> **WHAT TO PRODUCE**
Look through the entries below and report how many lines hold the string "name". Only the number is wanted.

○ ○ ○ ○ ○

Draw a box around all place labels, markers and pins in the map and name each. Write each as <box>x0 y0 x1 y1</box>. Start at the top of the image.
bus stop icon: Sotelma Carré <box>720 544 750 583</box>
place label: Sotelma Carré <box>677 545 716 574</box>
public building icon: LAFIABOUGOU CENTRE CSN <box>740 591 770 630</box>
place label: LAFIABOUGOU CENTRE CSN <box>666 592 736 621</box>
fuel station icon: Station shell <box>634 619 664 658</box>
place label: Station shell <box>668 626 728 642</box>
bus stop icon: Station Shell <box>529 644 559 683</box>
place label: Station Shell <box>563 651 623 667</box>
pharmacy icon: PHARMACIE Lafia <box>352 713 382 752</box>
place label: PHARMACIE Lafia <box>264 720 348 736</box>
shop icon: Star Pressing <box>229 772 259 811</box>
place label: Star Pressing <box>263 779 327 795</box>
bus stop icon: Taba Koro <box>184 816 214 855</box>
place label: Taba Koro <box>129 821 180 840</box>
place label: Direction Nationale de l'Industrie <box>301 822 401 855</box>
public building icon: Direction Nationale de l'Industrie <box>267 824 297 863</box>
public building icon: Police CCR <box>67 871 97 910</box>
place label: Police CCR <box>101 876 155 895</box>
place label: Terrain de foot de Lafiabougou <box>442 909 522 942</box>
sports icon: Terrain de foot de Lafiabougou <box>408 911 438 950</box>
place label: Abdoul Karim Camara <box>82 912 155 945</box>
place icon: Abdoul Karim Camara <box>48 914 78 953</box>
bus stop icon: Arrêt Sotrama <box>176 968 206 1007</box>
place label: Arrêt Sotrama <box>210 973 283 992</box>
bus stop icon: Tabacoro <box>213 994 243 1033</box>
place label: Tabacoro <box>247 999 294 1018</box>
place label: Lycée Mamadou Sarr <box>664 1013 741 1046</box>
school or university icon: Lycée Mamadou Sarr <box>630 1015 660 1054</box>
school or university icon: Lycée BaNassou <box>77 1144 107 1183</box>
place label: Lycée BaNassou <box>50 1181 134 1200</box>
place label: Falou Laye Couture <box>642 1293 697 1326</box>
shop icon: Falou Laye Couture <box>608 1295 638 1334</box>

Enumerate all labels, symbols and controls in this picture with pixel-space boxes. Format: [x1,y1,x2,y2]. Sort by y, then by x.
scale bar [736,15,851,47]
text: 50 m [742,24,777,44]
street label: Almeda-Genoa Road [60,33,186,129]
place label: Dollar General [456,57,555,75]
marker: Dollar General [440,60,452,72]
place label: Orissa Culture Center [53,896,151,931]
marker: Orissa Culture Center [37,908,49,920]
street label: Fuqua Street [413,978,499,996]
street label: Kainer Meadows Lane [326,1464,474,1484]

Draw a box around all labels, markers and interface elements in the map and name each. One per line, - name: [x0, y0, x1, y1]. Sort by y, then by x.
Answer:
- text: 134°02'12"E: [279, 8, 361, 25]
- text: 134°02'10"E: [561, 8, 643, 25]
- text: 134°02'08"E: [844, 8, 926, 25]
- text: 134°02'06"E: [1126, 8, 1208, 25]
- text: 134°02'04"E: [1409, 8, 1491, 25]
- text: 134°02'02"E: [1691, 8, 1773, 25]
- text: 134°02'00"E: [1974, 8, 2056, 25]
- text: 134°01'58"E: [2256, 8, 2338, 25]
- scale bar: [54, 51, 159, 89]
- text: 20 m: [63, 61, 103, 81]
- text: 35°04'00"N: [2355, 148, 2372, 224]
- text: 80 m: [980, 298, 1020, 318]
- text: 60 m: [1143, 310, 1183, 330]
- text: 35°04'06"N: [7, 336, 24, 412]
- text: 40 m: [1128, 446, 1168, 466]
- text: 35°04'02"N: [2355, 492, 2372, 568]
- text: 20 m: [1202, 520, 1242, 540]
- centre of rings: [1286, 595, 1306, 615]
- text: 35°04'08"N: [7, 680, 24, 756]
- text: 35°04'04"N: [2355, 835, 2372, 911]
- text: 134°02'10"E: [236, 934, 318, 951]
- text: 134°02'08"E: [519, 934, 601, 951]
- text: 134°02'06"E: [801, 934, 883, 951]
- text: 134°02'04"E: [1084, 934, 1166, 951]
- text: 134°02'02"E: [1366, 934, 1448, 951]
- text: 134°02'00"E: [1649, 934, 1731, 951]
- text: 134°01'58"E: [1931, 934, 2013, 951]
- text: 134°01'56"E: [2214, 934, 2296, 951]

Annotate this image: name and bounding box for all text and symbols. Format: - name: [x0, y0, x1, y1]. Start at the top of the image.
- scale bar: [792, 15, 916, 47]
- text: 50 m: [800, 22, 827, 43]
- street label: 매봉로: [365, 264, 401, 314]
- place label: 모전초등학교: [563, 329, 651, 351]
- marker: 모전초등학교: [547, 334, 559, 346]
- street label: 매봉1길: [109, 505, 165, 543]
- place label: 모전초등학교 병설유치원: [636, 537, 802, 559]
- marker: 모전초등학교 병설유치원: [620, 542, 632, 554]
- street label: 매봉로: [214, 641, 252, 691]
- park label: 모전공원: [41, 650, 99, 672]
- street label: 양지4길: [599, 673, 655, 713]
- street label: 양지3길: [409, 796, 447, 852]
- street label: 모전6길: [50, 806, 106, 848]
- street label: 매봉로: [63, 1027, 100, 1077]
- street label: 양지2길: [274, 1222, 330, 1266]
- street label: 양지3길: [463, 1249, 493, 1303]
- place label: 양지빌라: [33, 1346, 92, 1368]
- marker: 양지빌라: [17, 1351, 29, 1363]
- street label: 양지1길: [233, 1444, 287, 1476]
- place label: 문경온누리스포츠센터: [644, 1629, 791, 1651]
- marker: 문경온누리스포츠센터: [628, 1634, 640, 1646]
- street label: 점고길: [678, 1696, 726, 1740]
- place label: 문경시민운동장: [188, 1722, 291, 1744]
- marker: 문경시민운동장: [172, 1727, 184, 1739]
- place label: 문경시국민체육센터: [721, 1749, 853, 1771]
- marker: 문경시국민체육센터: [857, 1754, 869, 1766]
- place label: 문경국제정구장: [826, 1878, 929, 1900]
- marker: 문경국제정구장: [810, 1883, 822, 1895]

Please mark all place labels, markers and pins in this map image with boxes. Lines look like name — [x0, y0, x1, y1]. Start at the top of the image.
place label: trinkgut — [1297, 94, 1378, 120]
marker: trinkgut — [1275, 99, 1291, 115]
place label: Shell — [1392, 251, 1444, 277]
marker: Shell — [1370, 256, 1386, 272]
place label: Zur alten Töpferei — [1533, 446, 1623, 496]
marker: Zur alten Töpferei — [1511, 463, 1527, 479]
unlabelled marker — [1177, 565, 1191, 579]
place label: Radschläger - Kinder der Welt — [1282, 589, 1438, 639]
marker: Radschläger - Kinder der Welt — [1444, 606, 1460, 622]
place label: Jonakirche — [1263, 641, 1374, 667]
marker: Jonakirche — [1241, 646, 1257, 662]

○ ○ ○ ○ ○

> **WRITTEN RESPONSE**
4